KEY POINTS:
I love Rob Styles.
The inept referee has been "dropped" from this weekend's games after his woeful blunder in gifting Chelsea a penalty and allowing them to steal a point from Liverpool.
Don't get me wrong - I wanted to see Liverpool get their deserved victory, but a blooper of that gargantuan magnitude is exactly why we all love football.
It will spark the usual knee-jerk calls for a video ref, extra linesmen, goal-line cameras and any other number of game-stopping technological advancements to anaesthetise everything that is great about the game.
A football match is a microcosm of life. There are highs and lows, tragedies and triumphs, injustices and karma. A referee is as much a part of that as the players and the ball.
It's a favourite cliche of commentators that the ref's had a good game if we don't notice him.

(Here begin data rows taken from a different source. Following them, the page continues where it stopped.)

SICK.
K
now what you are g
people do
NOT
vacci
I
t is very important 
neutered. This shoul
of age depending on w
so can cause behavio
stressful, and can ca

It's not true. We always notice the ref. Take any match, anywhere in the world, at any level, and the man in black (or green or yellow etc) will be a talking point at the end.
History is littered with terrible refereeing mistakes which are reminisced with as much nostalgia as, say, Ronnie Radford's 1972 FA Cup screamer for Hereford against Newcastle.
I will always hate Maradona for that goal against England in 1986.
I will always know the name Mr Bakhramov and a certain decision he made at Wembley in 1966.
I don't want my football euthanised of controversy, where every law is strictly enforced and every ambiguous decision taken to a higher authority for a ruling.
The controversies and the errors, even more than the talent and the highlights, are why we can talk for hours on end about football with the attention to detail of an autistic brain surgeon.